Ohne dich will ich nicht sein
Solche Erkenntnisse müssten Liebende eigentlich wachrütteln. Doch selbst wenn das passieren sollte, kommen sie offenbar nicht los von ihrem mobilen Lieblingsbegleiter. So wie die Generation Z, die nur noch mit ihren Eltern in Urlaub fährt, wenn die Ferienunterkunft über WLAN verfügt. Bei den unter 18-Jährigen kommt auch noch ein fieser Verdacht auf: Sie kennen es gar nicht mehr anders! Das wäscht sie einerseits rein, macht es im Ergebnis aber auch nicht besser. So öffnet jeder Zweite der 500 befragten 14 bis 18-Jährigen der elbdudler Jugendstudie 2018 direkt nach dem Aufstehen WhatsApp, fast ein Viertel Snapchat.
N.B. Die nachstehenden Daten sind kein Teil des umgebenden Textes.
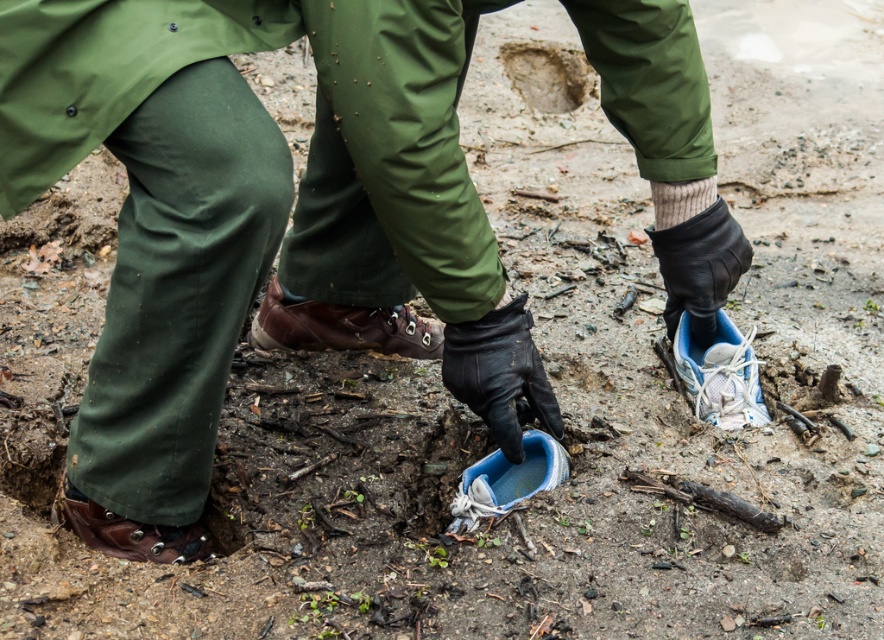
You are a hiker who found a boot stuck in the ground. You have a black leather boot at center and a brown dirt hole at center. Can you fit the boot into the hole without needing to adjust its size?

The black leather boot at center is narrower than the brown dirt hole at center, so it can fit without needing to adjust its size.

You are a hiker who found a white mesh shoe at lower right and a white knitted sock at lower right while digging. Which item is deeper in the ground?

The white mesh shoe at lower right is below the white knitted sock at lower right, so it is deeper in the ground.

Based on the photo, you are a hiker who found your black leather boot at center stuck in the brown dirt hole at center. Can you pull your boot out without making the hole any bigger?

The black leather boot at center occupies less space than brown dirt hole at center, so you can pull your boot out without making the hole any bigger because the boot is smaller than the hole.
Dass sie dabei zärtlich „Guten Morgen, Schatz“ flüstern ist zwar nicht überliefert, würde aber nicht weiter verwundern. So können sich 84 Prozent der befragten Jugendlichen einen Alltag ohne WhatsApp nicht vorstellen. „Ohne dich will ich nicht sein“. Waren derartige Liebesbekundungen in der Generation davor nicht noch Frischverliebten vorbehalten? Jedenfalls möchte der überwiegende Teil der User nicht auf WhatsApp, YouTube, Snapchat oder Instagram verzichten.
Besser als Matratzensport?
Da wundert es auch nicht, dass ein Fünftel der Tausend, im Auftrag des Jugendportals NOIZZ befragten, urbanen Hippster zwischen 16 und 39 Jahren schonungslos zugibt, ein Like besser zu finden als ein Kompliment des Partners. Warum Letztere überhaupt noch bei derartigen Beziehungsrüpeln bleiben, bleibt ein Rätsel. Wahrscheinlich, weil sie Likes ebenfalls geiler finden als Komplimente. Unter Umständen sogar geiler als den Liebesakt. Oder sind Likes vielleicht sogar der neue Geschlechtsverkehr?
Auch wenn der Generation C laut Eigenaussage der Horizontalsport wichtiger ist als Ruhm, steht er im Ranking der NOIZZ-Umfrage erst nach Reichtum beziehungsweise finanzieller Unabhängigkeit – und nach gesunder Ernährung! Verstehe noch einer die Jugend. Aber damals gab’s ja auch noch keine Smartphones.
Guten Morgen, Alexa-Schatz
Viel eher klingt das nach einer Generation, die ihren Nachwuchs Siri oder Marcel Davis nennen wird – wenn es überhaupt dazu kommt. Denn die Voraussetzung für Nachwuchs ist ja (zumindest noch) Beischlaf und kein wildes Rumliken. Doch vielleicht werden Schülerinnen im Biologie-Unterricht schon bald fragen, ob man von 30.000 Insta-Likes nicht vielleicht doch ein bisschen schwanger werden kann anstatt nur reich? Oder warum man sich bei derartigem virtuellem Zuspruch überhaupt noch realen Beziehungsstress antun sollte, wenn der Partner schon bei einem falschen Like an die Decke geht.
Vielleicht ist dann eine Beziehung mit einem Roboter viel attraktiver. Einer der nicht rumzickt, sondern Komplimente in Form von Likes versendet. In einer Studie von Edison Research gaben jüngst jedenfalls satte 61 Prozent der Sprachassistenten-Besitzer an, durch Alexa und Co. hätten sie das Gefühl, jemanden zum Reden daheim zu haben. Ist wahrscheinlich auch nur noch eine Frage der Zeit, bis der Gesetzgeber eingetragene Lebenspartnerschaften mit Alexa oder WhatsApp erlaubt. Bis dahin steht dann hoffentlich schon die Aufklärungskampagne über virtuell übertragbare Viren bei ungeschütztem Datenverkehr.